End-to-End Single-Channel Speaker-Turn Aware Conversational Speech Translation
Zuluaga-Gomez, Juan, Huang, Zhaocheng, Niu, Xing, Paturi, Rohit, Srinivasan, Sundararajan, Mathur, Prashant, Thompson, Brian, Federico, Marcello
Conventional speech-to-text translation (ST) systems are trained on single-speaker utterances, and they may not generalize to real-life scenarios where the audio contains conversations by multiple speakers. In this paper, we tackle single-channel multi-speaker conversational ST with an end-to-end and multi-task training model, named Speaker-Turn Aware Conversational Speech Translation, that combines automatic speech recognition, speech translation and speaker turn detection using special tokens in a serialized labeling format.
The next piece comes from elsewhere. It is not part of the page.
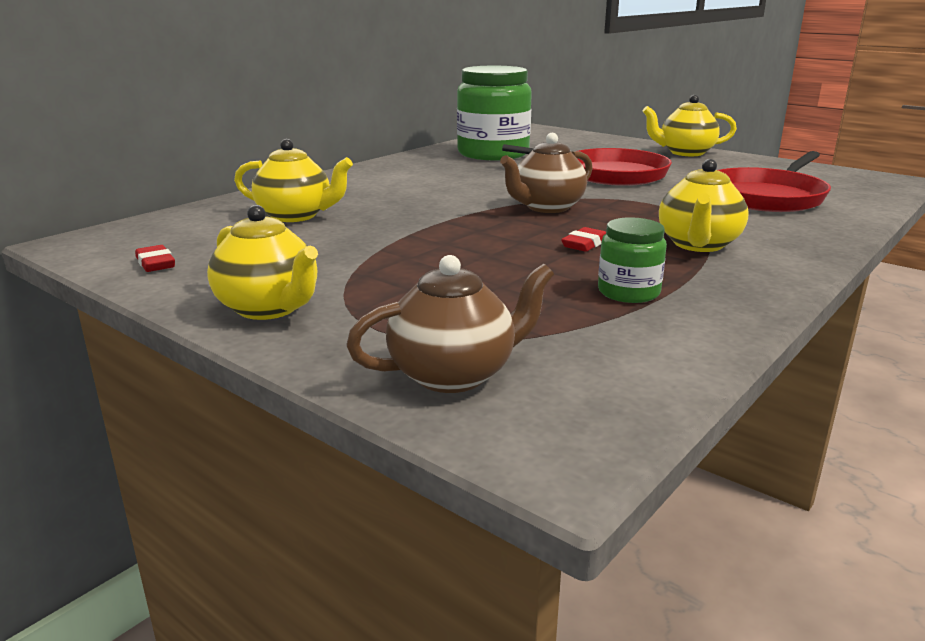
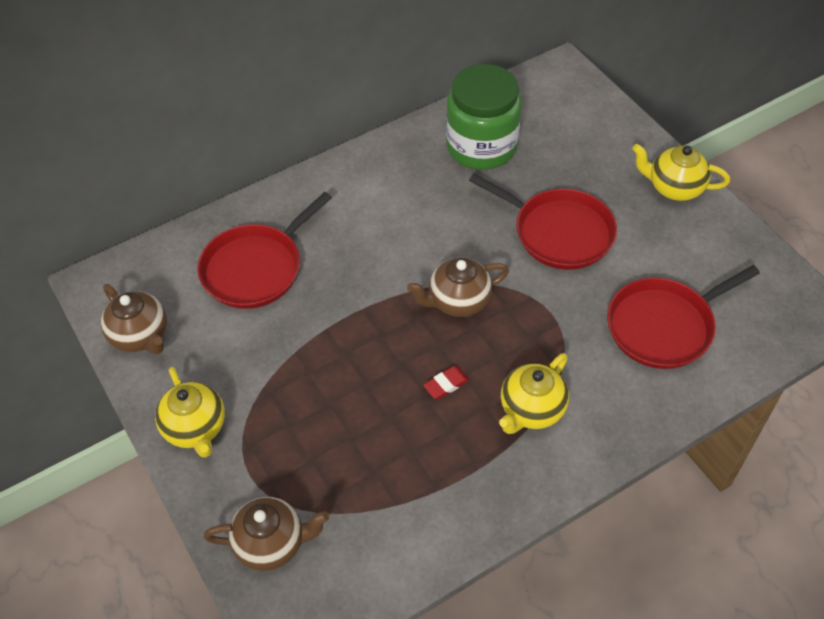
camera: 20 degrees right, 30 degrees up
(155, 263) = (140, 336): red eraser -> brown teapot
(296, 216) = (256, 268): yellow teapot -> red pan
(628, 292) = (429, 473): green jar -> none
We run experiments on the Fisher-CALLHOME corpus, which we adapted by merging the two single-speaker channels into one multi-speaker channel, thus representing the more realistic and challenging scenario with multi-speaker turns and cross-talk. Experimental results across single- and multi-speaker conditions and against conventional ST systems, show that our model outperforms the reference systems on the multi-speaker condition, while attaining comparable performance on the single-speaker condition. We release scripts for data processing and model training.